Bone marrow transplantation (BMT) is a standard curative procedure and results in a full immune reconstitution, if the treatment is successful.
Gene therapy is another treatment option which is available only for clinical trials.[34] X-linked SCID is a monogenic disorder, the IL2RG gene is mutated, so gene therapy will replace this mutated gene with a normal one.[39] This will result in a normal functioning gamma chain protein of the interleukin receptor.[35] In order to transfer a functional gene into the target cell, viral or non-viral vectors can be employed.[35] Viral vectors, such as the retrovirus, that incorporate the gene into the genome result in long-term effects.[34] This, coupled with the bone marrow stem cells, has been successful in treating individuals with X-SCID.[40] In one particular trial by Cavazzana-Calvo et al., ten children were treated with gene therapy at infancy for X-SCID.[41] Nine of the ten were cured of X-SCID.[41] However, about three years after treatment, two of the children developed T-cell leukemia due to insertion of the IL2RG gene near the LMO2 gene and thereby activating the LMO2 gene (a known oncogene).[42] A third child developed leukemia within two years of that study being published, likely as a direct result of the therapy.[43] This condition is known as insertional mutagenesis, where the random insertion of a gene interferes with the tumor suppressor gene or stimulates an oncogene.[34] There is currently no approved gene therapy on the market, but there are many clinical trials into which X-SCID patients may enroll.
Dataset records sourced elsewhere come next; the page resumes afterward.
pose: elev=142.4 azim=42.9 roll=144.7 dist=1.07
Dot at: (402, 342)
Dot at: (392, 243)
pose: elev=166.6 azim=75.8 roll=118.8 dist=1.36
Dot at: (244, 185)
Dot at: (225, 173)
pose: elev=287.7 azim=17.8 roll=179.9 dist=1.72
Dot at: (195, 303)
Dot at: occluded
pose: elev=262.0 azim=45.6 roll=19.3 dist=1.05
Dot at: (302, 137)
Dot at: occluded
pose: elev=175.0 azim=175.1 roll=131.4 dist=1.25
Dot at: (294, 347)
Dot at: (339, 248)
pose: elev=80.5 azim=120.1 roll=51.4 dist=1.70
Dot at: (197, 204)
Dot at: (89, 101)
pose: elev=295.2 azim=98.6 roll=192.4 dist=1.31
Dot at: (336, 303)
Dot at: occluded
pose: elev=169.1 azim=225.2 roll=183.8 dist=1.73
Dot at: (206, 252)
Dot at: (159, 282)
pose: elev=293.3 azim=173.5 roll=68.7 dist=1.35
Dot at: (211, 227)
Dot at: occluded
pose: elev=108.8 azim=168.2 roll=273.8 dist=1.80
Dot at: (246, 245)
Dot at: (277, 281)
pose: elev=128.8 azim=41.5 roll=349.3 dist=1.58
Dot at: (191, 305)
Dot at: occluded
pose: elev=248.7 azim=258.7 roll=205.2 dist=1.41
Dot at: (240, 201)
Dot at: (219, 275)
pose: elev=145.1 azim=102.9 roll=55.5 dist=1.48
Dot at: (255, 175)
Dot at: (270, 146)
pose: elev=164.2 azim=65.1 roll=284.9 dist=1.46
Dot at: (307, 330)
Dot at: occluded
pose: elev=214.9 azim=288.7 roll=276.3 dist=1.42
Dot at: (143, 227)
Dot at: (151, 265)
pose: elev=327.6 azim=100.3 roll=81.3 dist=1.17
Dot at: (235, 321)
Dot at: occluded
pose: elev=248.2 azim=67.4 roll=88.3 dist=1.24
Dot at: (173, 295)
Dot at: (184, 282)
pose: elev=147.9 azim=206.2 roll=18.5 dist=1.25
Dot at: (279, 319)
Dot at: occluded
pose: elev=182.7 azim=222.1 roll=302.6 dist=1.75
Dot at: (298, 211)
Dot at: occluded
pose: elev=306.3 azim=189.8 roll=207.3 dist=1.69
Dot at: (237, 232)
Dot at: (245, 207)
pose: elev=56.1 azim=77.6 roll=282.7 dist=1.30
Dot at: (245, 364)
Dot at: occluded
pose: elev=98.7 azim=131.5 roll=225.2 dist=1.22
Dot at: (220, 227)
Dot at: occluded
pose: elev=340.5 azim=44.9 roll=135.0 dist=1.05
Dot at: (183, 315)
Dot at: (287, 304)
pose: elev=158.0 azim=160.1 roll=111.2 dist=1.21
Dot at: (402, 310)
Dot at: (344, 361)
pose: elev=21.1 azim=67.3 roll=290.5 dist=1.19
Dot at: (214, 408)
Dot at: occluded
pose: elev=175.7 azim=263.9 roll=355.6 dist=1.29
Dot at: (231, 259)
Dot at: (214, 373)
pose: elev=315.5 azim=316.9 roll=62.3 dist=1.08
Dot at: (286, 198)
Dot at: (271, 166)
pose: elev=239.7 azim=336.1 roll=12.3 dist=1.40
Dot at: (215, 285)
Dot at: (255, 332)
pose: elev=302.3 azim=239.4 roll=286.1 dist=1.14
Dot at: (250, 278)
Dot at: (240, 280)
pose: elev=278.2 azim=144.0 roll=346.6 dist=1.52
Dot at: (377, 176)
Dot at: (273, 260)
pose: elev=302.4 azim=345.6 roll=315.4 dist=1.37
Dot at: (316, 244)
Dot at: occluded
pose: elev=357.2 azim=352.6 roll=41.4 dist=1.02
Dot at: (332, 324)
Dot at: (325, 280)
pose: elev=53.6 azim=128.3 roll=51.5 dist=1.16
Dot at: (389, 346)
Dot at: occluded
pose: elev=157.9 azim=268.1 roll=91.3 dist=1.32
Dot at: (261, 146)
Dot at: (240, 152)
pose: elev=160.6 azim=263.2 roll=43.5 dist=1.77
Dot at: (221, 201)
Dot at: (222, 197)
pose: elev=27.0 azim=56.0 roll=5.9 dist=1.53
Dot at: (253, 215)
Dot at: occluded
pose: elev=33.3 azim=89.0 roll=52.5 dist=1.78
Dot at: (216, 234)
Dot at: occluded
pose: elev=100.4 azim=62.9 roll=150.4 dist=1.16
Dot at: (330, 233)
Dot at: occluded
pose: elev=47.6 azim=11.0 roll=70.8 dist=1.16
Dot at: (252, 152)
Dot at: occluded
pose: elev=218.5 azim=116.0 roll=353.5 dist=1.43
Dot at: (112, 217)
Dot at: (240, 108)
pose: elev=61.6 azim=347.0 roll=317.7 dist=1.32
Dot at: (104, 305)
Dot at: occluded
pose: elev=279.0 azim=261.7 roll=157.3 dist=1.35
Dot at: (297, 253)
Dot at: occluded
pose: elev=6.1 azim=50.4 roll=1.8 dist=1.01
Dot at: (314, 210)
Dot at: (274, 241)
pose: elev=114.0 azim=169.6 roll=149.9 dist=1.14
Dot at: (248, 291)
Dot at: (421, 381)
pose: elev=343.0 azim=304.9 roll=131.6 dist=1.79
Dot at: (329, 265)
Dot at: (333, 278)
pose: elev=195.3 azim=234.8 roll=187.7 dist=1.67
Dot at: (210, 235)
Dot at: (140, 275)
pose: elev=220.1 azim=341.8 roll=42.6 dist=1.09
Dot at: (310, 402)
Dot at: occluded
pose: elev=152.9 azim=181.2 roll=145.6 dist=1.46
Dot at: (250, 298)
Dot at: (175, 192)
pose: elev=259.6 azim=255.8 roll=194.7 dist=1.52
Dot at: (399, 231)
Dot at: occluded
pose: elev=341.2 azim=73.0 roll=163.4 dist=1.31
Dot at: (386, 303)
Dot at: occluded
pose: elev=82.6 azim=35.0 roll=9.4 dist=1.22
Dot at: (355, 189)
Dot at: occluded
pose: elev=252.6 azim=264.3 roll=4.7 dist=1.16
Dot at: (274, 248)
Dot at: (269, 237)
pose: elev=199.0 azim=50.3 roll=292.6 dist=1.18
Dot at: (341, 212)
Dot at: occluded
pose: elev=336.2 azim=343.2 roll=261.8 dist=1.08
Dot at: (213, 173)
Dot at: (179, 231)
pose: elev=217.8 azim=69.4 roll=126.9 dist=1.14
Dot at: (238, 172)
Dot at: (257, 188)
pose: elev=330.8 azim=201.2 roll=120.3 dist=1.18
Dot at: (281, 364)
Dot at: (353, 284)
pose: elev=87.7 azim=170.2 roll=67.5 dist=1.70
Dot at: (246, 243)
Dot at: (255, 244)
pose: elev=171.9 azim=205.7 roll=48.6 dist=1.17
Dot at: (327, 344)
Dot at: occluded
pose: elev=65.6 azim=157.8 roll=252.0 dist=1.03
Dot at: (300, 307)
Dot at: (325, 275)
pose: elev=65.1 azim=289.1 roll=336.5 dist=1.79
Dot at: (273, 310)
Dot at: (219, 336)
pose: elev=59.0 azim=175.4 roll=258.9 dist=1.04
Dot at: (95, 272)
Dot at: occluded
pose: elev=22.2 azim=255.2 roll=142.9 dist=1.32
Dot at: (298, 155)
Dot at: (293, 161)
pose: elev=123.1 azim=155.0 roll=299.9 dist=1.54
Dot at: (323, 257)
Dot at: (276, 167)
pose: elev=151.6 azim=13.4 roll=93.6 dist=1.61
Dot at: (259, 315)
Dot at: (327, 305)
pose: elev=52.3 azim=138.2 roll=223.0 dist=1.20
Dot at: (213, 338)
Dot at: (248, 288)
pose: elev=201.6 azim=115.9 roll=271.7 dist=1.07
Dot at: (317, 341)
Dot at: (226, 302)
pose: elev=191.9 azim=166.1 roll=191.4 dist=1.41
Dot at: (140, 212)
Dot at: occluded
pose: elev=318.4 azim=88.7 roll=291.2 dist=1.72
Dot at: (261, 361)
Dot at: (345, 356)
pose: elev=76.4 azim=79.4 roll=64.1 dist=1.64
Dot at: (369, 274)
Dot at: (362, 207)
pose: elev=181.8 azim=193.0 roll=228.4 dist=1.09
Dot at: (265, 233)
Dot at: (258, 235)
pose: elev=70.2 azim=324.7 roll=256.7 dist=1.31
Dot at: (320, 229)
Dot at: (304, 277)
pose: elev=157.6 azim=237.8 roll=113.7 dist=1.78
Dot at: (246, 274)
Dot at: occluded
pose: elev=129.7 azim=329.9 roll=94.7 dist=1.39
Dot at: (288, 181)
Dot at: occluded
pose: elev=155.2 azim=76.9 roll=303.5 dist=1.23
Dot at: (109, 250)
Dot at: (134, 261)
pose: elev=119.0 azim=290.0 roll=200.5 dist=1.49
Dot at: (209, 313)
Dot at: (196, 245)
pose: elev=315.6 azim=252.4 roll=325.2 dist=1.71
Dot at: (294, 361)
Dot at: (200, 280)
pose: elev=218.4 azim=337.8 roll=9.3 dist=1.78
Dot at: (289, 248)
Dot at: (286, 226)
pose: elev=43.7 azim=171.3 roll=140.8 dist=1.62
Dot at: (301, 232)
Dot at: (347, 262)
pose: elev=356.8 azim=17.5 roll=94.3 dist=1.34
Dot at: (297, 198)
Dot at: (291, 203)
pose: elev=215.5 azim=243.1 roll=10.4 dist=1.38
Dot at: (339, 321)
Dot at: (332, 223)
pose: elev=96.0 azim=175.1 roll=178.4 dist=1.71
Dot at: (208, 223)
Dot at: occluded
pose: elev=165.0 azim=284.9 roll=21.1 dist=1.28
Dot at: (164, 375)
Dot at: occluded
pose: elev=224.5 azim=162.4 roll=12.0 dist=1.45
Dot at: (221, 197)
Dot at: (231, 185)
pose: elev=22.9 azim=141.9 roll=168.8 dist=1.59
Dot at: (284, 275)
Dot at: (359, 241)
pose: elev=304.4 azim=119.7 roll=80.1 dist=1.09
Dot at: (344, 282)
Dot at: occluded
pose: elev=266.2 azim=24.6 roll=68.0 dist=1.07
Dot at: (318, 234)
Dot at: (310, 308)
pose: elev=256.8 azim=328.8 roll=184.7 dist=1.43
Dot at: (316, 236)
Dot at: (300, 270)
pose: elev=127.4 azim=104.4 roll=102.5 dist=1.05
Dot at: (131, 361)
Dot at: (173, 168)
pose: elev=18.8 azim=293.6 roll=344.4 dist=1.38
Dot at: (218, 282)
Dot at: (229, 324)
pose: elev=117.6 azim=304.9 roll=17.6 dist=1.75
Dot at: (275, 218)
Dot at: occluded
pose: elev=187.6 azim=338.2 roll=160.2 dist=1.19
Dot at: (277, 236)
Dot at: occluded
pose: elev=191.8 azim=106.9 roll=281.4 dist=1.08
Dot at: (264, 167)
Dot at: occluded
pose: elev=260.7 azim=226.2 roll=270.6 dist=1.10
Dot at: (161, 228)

Therefore, research in the field of gene therapy today and in the future is needed to avoid the occurrence of leukemia.[35] In particular, research into the use of insulator and suicide genes is warranted as this may prevent cancer from developing.[34] The insulator gene inhibits the activation of adjacent genes. On the other hand, the suicide gene is stimulated when a tumour begins to form, and this will result in the deactivation of the therapeutic gene.[34] Moreover, the use of restriction enzymes such as the zinc-finger nuclease (ZFN) is being studied.[34] The ZFN allows the researcher to choose the site of gene integration.[34] Vector safety is important in the field of gene therapy, hence vectors that self-inactivate the promoter and enhancer (SIN) and adenoviruses that creates no immune response are prominent areas of research for vector biologists.[34]
Prognosis
X-linked SCID is a known pediatric emergency which primarily affects males.[31] If the appropriate treatment such as intravenous immunoglobulin supplements, medications for treating infections or a bone marrow transplant is not administered, then the prognosis is poor.[17] The patients with X-linked SCID usually die two years after they are born.[38] For this reason, the diagnosis of X-linked SCID needs to be done early to prevent any pathogens from infecting the infant.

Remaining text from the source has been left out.